Transaminitis is the elevation of transaminases in the liver, most commonly alanine transaminase and asperate transaminase. This condition is often discovered in asymptomatic patients in primary care.
As explained by Wikipedia, transaminases provide two main functions within the liver: breaking down amino acids and converting energy storage molecules. The amount of transaminases present in the plasma, or serum, portion of the blood is normally low. However, in the presence of liver damage, liver cell membranes become compromised and more permeable. They can thereby leak some of the enzymes into blood circulation.

Exercise data:
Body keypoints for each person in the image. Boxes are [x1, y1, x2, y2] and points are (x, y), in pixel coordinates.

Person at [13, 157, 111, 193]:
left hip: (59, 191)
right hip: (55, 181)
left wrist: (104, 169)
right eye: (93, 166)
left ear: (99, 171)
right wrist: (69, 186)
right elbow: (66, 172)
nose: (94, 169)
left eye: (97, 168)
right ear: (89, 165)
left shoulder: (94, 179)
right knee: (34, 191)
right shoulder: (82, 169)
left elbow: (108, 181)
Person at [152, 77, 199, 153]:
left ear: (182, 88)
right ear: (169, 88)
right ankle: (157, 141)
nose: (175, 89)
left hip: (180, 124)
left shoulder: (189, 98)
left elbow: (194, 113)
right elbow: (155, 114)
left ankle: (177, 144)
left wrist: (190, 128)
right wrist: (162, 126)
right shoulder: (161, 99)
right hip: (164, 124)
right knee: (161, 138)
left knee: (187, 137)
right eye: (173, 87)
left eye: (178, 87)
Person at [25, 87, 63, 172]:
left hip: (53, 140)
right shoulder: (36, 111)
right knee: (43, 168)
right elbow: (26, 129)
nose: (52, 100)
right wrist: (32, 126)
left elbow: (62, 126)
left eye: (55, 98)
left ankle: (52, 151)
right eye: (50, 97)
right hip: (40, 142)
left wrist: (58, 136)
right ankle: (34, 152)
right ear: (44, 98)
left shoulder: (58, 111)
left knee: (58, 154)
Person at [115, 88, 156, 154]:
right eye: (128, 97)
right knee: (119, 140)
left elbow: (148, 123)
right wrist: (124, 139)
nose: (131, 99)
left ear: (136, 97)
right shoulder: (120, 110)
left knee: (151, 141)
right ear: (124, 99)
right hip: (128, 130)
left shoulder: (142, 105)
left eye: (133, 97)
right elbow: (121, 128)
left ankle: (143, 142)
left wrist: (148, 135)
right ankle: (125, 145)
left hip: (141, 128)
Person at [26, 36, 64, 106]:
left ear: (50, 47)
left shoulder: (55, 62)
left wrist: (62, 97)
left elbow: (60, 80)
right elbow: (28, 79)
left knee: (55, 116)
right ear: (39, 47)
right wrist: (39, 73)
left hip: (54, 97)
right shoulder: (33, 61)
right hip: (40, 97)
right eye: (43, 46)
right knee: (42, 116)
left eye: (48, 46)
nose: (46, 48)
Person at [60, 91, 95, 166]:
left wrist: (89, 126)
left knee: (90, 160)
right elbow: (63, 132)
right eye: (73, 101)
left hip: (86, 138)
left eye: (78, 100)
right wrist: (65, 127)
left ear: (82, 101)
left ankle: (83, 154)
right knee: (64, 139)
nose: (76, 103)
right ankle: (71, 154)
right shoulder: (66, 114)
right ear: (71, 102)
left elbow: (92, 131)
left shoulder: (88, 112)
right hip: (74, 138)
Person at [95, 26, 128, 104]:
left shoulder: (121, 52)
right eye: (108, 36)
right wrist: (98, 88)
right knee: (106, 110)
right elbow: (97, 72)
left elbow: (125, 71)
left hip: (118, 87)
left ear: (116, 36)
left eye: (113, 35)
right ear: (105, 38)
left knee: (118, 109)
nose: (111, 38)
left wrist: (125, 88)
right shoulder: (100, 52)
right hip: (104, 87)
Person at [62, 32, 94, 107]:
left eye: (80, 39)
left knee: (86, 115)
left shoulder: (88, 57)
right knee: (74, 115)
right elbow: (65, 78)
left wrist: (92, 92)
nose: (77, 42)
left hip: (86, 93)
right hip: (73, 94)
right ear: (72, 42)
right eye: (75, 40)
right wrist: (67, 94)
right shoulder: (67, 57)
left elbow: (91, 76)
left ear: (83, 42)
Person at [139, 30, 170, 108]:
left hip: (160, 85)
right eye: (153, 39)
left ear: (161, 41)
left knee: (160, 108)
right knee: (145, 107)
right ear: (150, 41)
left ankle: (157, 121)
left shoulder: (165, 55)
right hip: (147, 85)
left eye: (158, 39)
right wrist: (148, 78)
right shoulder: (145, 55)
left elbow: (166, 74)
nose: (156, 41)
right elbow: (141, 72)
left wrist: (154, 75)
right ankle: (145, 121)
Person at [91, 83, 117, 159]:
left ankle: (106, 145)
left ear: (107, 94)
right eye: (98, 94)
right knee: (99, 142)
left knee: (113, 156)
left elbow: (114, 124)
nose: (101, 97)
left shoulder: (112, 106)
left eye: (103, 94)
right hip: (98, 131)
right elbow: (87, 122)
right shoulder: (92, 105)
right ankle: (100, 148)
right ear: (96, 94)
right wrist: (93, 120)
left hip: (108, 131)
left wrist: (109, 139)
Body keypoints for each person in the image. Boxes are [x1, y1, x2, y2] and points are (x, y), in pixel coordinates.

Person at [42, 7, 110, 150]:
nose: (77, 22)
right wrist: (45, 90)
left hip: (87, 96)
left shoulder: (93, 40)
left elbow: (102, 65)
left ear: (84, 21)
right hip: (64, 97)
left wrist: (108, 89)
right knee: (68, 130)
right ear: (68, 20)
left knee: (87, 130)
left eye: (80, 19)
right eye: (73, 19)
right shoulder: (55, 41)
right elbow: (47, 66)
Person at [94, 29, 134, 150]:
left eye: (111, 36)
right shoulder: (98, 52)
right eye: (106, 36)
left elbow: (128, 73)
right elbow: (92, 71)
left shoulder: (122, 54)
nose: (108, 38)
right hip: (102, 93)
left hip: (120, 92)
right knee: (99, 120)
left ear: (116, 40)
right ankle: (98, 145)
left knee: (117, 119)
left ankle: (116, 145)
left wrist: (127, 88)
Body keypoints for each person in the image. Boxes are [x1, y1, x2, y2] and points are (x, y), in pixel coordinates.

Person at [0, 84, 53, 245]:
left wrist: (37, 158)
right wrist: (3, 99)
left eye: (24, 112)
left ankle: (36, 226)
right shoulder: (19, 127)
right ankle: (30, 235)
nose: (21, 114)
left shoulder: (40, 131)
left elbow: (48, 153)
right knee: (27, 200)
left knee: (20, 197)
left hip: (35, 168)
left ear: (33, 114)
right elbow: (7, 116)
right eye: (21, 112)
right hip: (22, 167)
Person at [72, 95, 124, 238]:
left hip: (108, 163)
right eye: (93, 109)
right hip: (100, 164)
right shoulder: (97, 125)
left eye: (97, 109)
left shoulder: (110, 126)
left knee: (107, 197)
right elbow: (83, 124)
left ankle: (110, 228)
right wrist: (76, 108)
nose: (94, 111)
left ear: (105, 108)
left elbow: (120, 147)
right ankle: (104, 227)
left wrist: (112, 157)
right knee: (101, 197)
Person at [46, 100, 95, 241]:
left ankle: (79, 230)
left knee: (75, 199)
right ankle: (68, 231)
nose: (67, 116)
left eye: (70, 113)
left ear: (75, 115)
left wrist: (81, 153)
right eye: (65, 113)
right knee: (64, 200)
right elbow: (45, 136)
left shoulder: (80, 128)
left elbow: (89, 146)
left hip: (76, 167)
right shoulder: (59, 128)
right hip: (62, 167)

---

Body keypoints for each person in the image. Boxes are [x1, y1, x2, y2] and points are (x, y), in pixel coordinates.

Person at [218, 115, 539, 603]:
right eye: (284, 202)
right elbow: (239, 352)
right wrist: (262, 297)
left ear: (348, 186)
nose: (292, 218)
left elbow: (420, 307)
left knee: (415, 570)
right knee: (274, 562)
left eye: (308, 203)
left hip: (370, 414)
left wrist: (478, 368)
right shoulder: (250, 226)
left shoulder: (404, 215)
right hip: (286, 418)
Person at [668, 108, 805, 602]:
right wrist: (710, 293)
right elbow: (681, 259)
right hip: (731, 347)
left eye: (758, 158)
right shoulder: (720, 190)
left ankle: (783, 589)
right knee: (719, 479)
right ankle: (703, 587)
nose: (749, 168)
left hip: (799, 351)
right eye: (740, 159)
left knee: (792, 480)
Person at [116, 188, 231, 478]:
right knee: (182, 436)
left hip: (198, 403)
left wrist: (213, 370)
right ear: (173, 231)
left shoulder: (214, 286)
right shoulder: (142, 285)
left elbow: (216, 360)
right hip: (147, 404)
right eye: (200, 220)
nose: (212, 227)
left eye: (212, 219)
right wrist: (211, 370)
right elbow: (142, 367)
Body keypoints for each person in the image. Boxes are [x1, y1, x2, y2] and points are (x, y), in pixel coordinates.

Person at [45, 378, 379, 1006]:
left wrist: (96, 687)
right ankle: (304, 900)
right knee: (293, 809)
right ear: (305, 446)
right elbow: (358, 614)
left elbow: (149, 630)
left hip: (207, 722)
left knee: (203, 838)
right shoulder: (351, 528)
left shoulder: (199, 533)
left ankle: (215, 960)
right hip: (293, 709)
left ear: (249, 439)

---

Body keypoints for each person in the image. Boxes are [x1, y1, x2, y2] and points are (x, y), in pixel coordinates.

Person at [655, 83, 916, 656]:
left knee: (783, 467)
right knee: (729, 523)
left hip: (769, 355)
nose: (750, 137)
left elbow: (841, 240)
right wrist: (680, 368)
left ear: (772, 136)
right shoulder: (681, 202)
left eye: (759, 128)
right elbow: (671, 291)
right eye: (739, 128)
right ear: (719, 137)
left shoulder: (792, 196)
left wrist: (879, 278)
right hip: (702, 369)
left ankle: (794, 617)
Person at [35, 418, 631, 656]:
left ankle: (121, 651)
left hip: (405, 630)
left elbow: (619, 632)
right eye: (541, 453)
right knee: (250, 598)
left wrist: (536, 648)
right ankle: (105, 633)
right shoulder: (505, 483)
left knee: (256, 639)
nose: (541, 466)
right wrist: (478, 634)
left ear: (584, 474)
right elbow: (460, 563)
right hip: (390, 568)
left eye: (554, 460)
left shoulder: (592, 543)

Task list:
1. According to the transaminitis text, what are the two main functions of transaminases in the liver?
2. Please shorten the paragraph of the transaminitis text that begins "As explained by Wikipedia" into a brief list, keeping its main facts.
3. Write the next paragraph of the transaminitis text, picking up after its final sentence.
The data is not needed for anything here.

Solved problems:
1. They break down amino acids and convert energy storage molecules.

2.
- According to Wikipedia, transaminases break down amino acids and convert energy storage molecules in the liver.
- Their level in blood plasma or serum is normally low.
- Liver damage makes liver cell membranes more permeable.
- The enzymes can then leak into the bloodstream.

3.
A common cause for transaminitis is nonalcoholic fatty liver disease, a condition that is estimated to affect up to 30 percent of the population, according to the American Academy of Family Physicians. Other common causes include medical-associated liver injury, viral hepatitis, hemochromatosis and alcoholic liver disease. Thyroid disorders, autoimmune hepatitis, celiac disease, hemolysis and muscle disorders are less common contributing conditions. Evidence to guide diagnostic efforts is limited but is usually comprised of testing procedures like blood work to check iron-binding capacity, fasting lipid profile and blood glucose measurement. Observation and re-evaluation are important aspects of a long-term liver analysis and may lead to additional testing, such as ultrasonography. Further evaluations, including liver biopsy, are recommended if transaminase levels remain elevated for a period of six months or more.